= Task statement =
In the records below, find the line containing "right eye: (176, 147)", then print it and every following line exactly, through the last, without pictures.

= Task inputs =
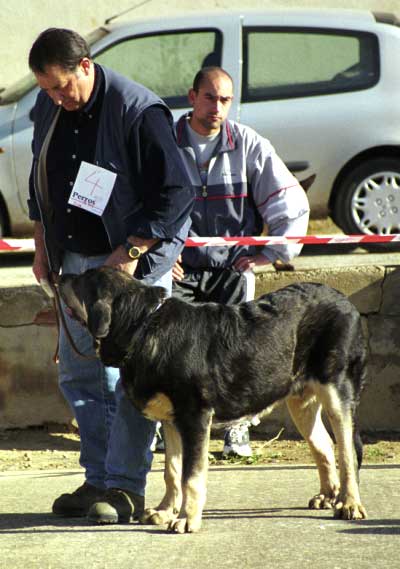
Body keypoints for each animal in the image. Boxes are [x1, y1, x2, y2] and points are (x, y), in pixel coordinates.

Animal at [57, 266, 368, 532]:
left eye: (81, 280)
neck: (142, 327)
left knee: (346, 452)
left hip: (337, 391)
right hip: (300, 401)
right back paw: (327, 496)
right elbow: (172, 472)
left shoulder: (195, 417)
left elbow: (190, 476)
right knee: (323, 446)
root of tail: (346, 301)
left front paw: (186, 519)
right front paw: (165, 511)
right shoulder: (171, 421)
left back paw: (349, 504)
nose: (60, 275)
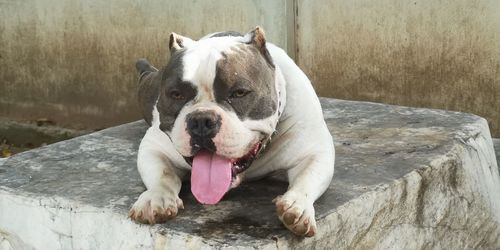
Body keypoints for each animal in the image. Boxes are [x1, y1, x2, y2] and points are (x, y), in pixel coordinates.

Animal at [127, 26, 334, 237]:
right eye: (176, 95)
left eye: (239, 93)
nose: (201, 121)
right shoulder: (155, 146)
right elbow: (163, 174)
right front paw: (156, 198)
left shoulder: (314, 150)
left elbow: (307, 177)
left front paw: (297, 205)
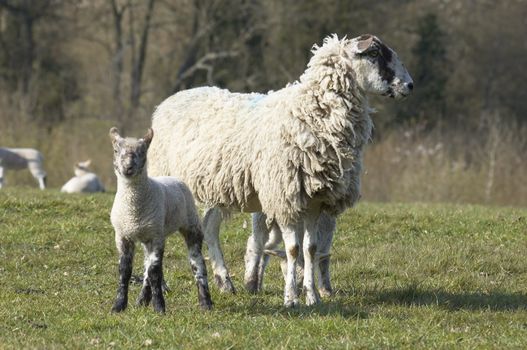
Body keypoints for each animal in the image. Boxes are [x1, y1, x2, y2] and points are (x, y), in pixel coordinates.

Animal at [109, 127, 212, 314]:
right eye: (115, 150)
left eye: (143, 151)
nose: (128, 168)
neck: (134, 212)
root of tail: (173, 177)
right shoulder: (123, 235)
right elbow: (125, 271)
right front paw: (118, 306)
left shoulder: (156, 237)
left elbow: (155, 272)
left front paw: (159, 308)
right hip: (148, 234)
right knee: (146, 269)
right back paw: (142, 300)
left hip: (190, 224)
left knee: (197, 263)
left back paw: (205, 302)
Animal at [147, 33, 412, 306]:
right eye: (374, 54)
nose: (409, 85)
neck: (311, 113)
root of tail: (168, 102)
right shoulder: (285, 197)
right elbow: (292, 250)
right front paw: (291, 297)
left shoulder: (315, 200)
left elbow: (310, 249)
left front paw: (312, 296)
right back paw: (162, 284)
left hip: (216, 190)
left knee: (210, 228)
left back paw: (225, 282)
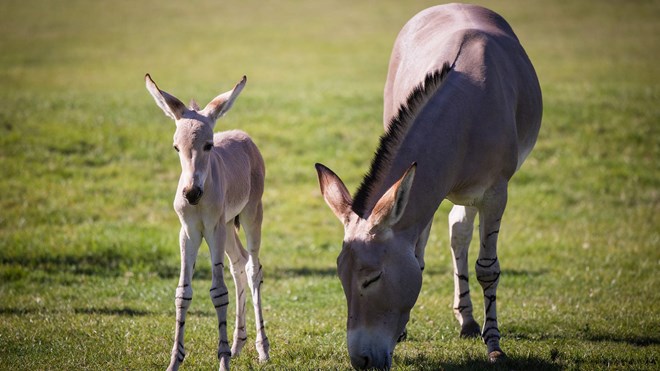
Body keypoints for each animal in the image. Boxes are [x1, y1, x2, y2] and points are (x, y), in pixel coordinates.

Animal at [145, 74, 268, 370]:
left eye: (209, 145)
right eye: (176, 147)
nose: (191, 193)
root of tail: (244, 137)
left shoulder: (213, 229)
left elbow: (218, 292)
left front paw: (222, 361)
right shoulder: (188, 232)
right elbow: (182, 293)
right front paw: (174, 361)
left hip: (250, 215)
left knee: (253, 268)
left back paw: (262, 349)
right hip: (228, 225)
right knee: (239, 263)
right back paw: (237, 344)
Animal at [316, 4, 540, 370]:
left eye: (372, 278)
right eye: (340, 276)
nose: (362, 361)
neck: (467, 117)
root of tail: (454, 5)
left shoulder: (495, 193)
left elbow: (488, 269)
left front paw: (494, 345)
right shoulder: (422, 193)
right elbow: (418, 259)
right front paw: (404, 331)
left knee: (461, 232)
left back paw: (472, 323)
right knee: (453, 232)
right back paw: (464, 319)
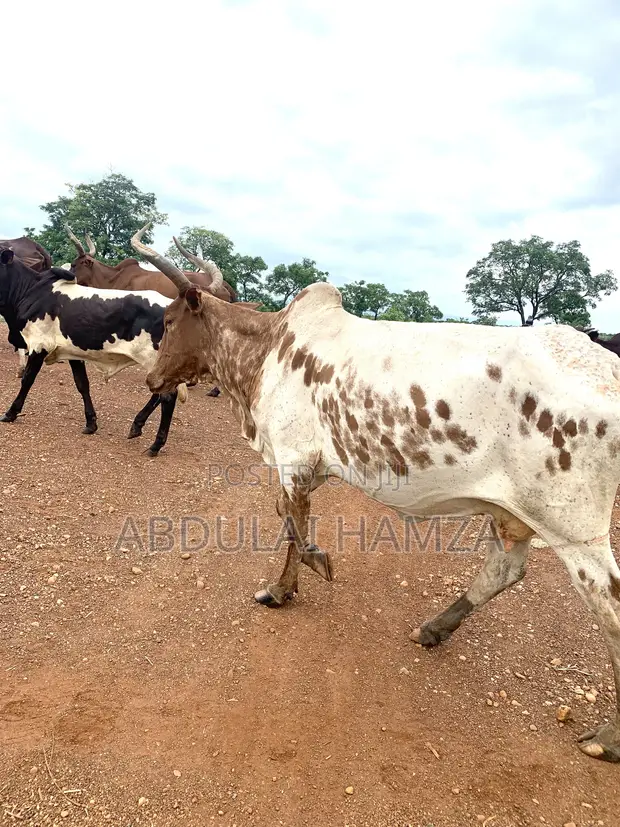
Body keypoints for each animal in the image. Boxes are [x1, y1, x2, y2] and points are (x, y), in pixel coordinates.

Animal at [134, 226, 620, 764]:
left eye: (169, 320)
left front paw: (289, 584)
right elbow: (292, 522)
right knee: (503, 570)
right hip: (512, 511)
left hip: (574, 528)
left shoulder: (291, 458)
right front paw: (300, 575)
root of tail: (607, 366)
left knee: (609, 608)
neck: (267, 351)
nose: (152, 378)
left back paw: (607, 738)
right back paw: (433, 629)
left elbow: (293, 524)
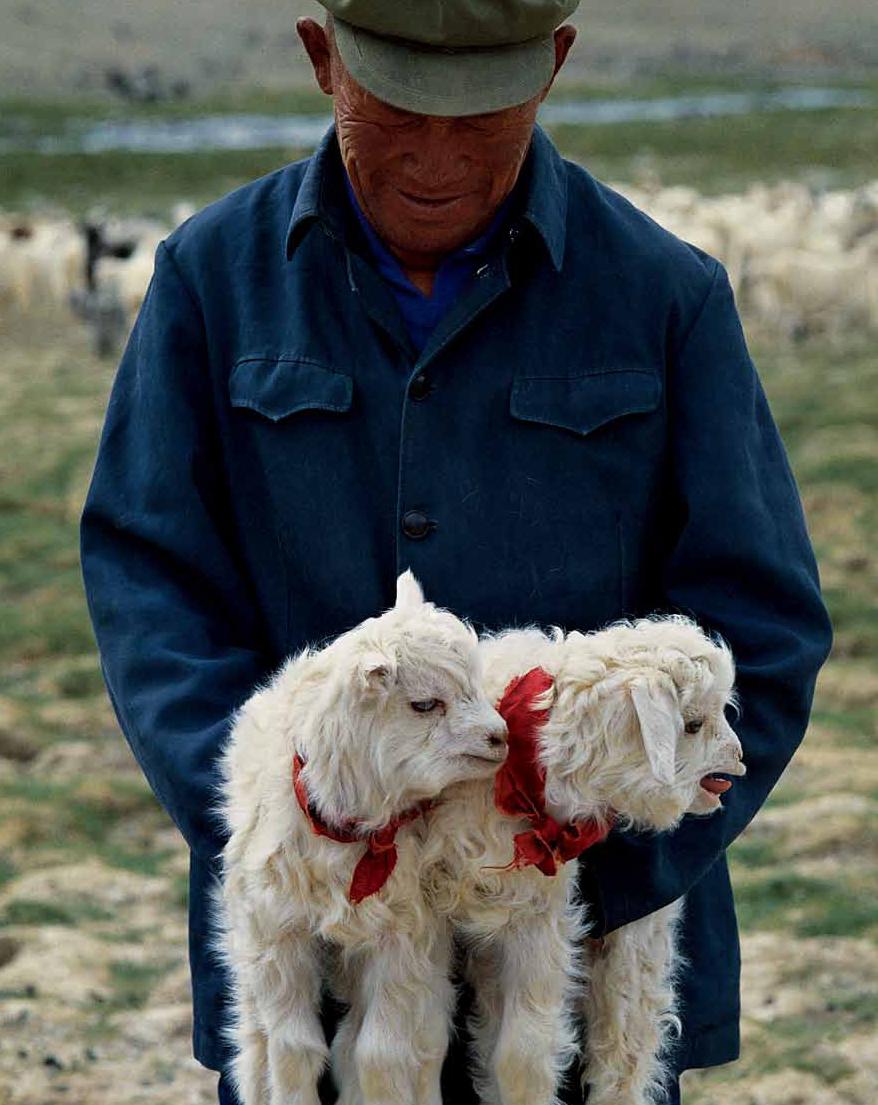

= Answer area =
right eye: (176, 147)
nose: (191, 193)
root of tail: (244, 137)
left shoulder: (213, 229)
left elbow: (218, 292)
left front paw: (222, 361)
right shoulder: (188, 232)
right elbow: (182, 293)
right front paw: (174, 361)
left hip: (250, 215)
left knee: (253, 268)
left back paw: (262, 349)
right hip: (228, 225)
right knee: (239, 263)
right back paw: (237, 344)
Animal at [316, 4, 540, 370]:
left eye: (372, 278)
right eye: (340, 276)
nose: (362, 361)
neck: (467, 117)
root of tail: (454, 5)
left shoulder: (495, 193)
left elbow: (488, 269)
left front paw: (494, 345)
right shoulder: (422, 193)
right elbow: (418, 259)
right front paw: (404, 331)
left knee: (461, 232)
left back paw: (472, 323)
right knee: (453, 232)
right back paw: (464, 319)
Body keypoints for each animal in the image. Boxes are [x1, y1, x2, y2] and points are (x, y), in pixel coordinates.

Animal at [134, 226, 620, 764]:
left eye: (169, 320)
left front paw: (289, 584)
right elbow: (292, 522)
right knee: (503, 570)
right hip: (512, 511)
left hip: (574, 528)
left shoulder: (291, 458)
right front paw: (300, 575)
root of tail: (607, 366)
left knee: (609, 608)
neck: (267, 351)
nose: (152, 378)
left back paw: (607, 738)
right back paw: (433, 629)
left elbow: (293, 524)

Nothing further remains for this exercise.